Fifteen-year-old schoolgirl Payali knew she was doing wrong when she scribbled mnemonics on her hands before entering one of India’s thousands of examination rooms.
But like many other students, the pressure to pass her annual exams was too intense and so she used the memory prompts to cheat.
Failure would jeopardise her chances of climbing out of poverty which had long shackled her family.
“There’s too much to memorise and pressure from parents, teachers and even competition with friends,” said Payali, who did not want to use her last name, as she walked home from school in New Delhi.
“If you can’t handle it all, you fail,” Payali, now 17 and one year from graduation, told AFP.
Using methods ranging from old-fashioned crib sheets to high-tech spy cameras, cheating is common in India, where government schools place an extraordinary emphasis on exams in all grades, according to experts.
Television footage last month showed dozens of relatives scaling school walls to try to give information to students in northern Bihar, one of India’s poorest states.
Staff and police officers were seen ignoring relatives who passed cheat sheets through the windows of exam rooms.
The footage made international headlines, forcing embarrassed authorities to round up parents and issue them with fines, but education experts said they were unsurprised.
Cheating underscores the poor state of many of India’s schools which are overcrowded and underfunded, their classrooms packed with children learning mostly by rote.
Arjun Dev, former head of a government body that plans and promotes schools, said an “endless overemphasis on memory-testing exams” has stubbed out creativity and logical reasoning.
“The system has failed students. It doesn’t equip them with necessary qualifications and then overplays the importance of exams, whose certificate is hailed as the ultimate ticket to success,” he told AFP.
“Until the system changes, cheating will remain a common feature during exams. It’s as simple as that.”
Anxiety levels soar in the months leading up to the exam season — this year’s has just ended — with students pinning hopes on high scores: the only way to get a decent job or a place in college.
With the system stacked against them, many poor families feel compelled to do whatever they can to help their child get a foothold in a better life.

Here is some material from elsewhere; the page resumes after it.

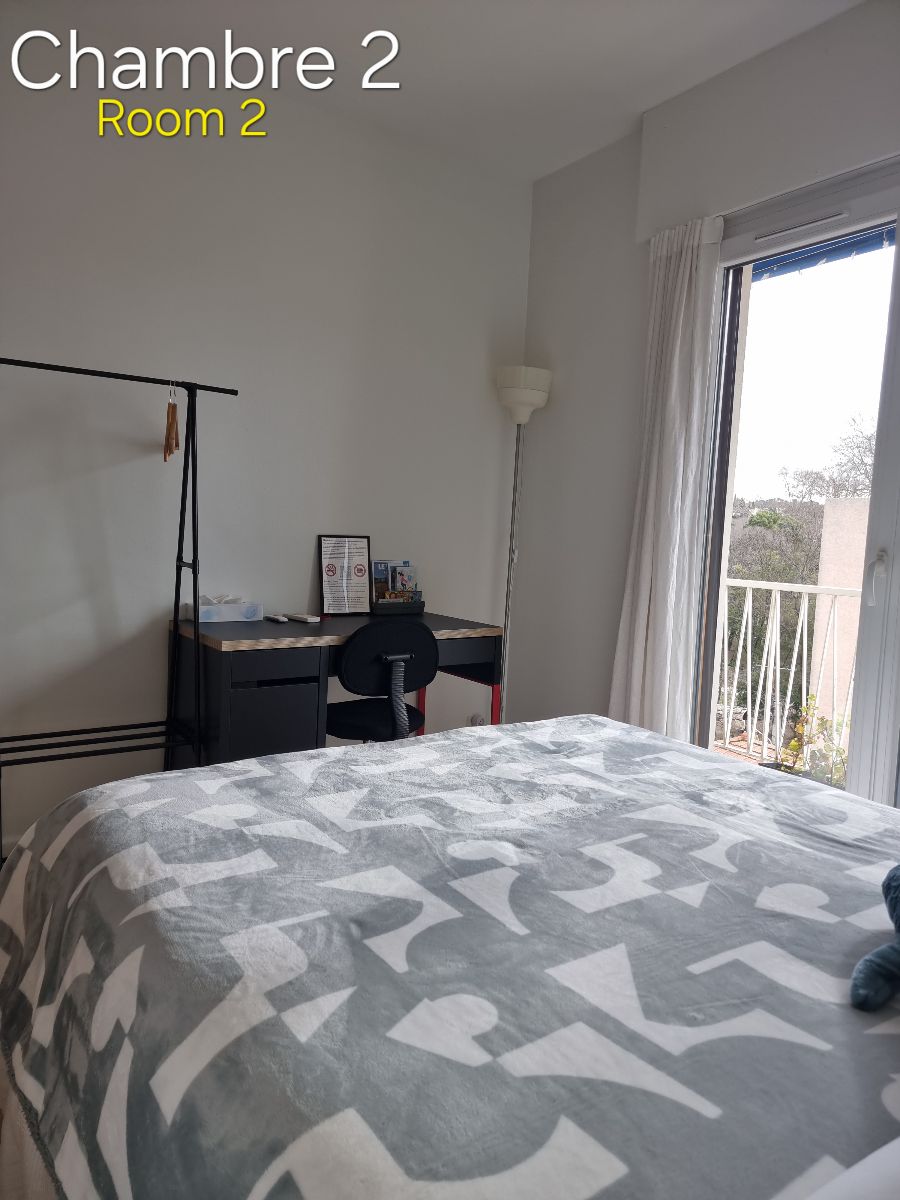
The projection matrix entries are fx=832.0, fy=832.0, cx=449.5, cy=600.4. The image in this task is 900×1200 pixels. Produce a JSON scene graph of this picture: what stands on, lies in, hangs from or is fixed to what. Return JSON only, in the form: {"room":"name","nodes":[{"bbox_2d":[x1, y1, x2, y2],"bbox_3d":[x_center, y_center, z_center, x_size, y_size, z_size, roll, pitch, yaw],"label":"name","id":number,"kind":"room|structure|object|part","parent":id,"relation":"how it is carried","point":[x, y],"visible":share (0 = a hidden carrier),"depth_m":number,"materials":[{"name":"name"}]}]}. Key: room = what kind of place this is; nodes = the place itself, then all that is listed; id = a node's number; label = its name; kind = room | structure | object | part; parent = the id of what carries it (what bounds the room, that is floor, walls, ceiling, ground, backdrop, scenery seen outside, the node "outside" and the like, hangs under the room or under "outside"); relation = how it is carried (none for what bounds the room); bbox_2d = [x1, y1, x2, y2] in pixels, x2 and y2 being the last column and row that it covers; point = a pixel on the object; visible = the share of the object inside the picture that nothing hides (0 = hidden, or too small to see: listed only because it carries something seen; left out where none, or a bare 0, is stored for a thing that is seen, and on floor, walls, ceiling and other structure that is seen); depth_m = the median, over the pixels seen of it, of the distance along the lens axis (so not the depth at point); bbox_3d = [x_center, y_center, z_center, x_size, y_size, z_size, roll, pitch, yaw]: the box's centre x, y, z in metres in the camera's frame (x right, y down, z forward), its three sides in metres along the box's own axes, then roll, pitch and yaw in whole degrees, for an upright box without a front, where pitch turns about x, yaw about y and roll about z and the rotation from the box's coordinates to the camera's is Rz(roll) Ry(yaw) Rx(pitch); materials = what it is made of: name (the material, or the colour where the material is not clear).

This — along with India’s all-pervasive culture of corruption — have been largely blamed for the cheating.
Rakesh Kumar, who left school in 2008, makes no apologies for his efforts, including smuggling notes into the exam, hidden under his watch and in his socks.
“There weren’t many teachers or chairs, sometimes no electricity. I lost interest slowly, so I didn’t study,” Kumar, from Bihar, told AFP.
“Sometimes the invigilators wouldn’t care much, they turned a blind eye… that helped. Honestly, I had no choice. I had to cheat,” said Kumar, who earns 25,000 rupees ($400) a month running a store in east Delhi selling traditional Hindu ayurvedic health products.
For better-off students, cameras hidden in buttons, ties, pens and bras accompanied by Bluetooth technology are available online and in shops tucked away in the backstreets of Delhi’s old quarter.
“Sometimes kids come by to check out the items,” shopkeeper Rocky Binwal said, adding that his policy is “not to ask” questions.
Prime Minister Narendra Modi, who swept to power last May, has called for a paradigm shift in education — from rote learning to modern, skills-based training.
“Our education apparatus cannot be one that produces robots. That can happen in a laboratory,” Modi said at a university event in December. “There has to be overall personality development.”
Education Minister Smriti Irani has vowed to increase spending on education from nearly four to six percent of GDP and pledged a new national policy by December that will link “education to employability”.
Experts applaud the promises but fear for the millions of young people on the verge of pouring into India’s job market.
Indian education research group Pratham published a survey in January that found half of 570,000 students surveyed could not read simple sentences or solve easy arithmetic after six years of schooling.
India has a literacy rate of 65 percent, lagging far behind neighbouring China, where the rate is 95 percent.
“We have students who don’t know the basics and that is frightening,” Ranajit Bhattacharya, Pratham’s communications head, told AFP.
Anand Kumar, who teaches maths to students from poor families in Bihar, said plenty of students were working hard against the odds, rather than resorting to cheating.
In a blog on the NDTV channel website shortly after the Bihar scandal, Kumar said teachers needed to work harder to help neglected students.
“Also, there needs to be a sense of shame that accompanies cheating — and not just when the person gets caught. It should not be considered the done thing.”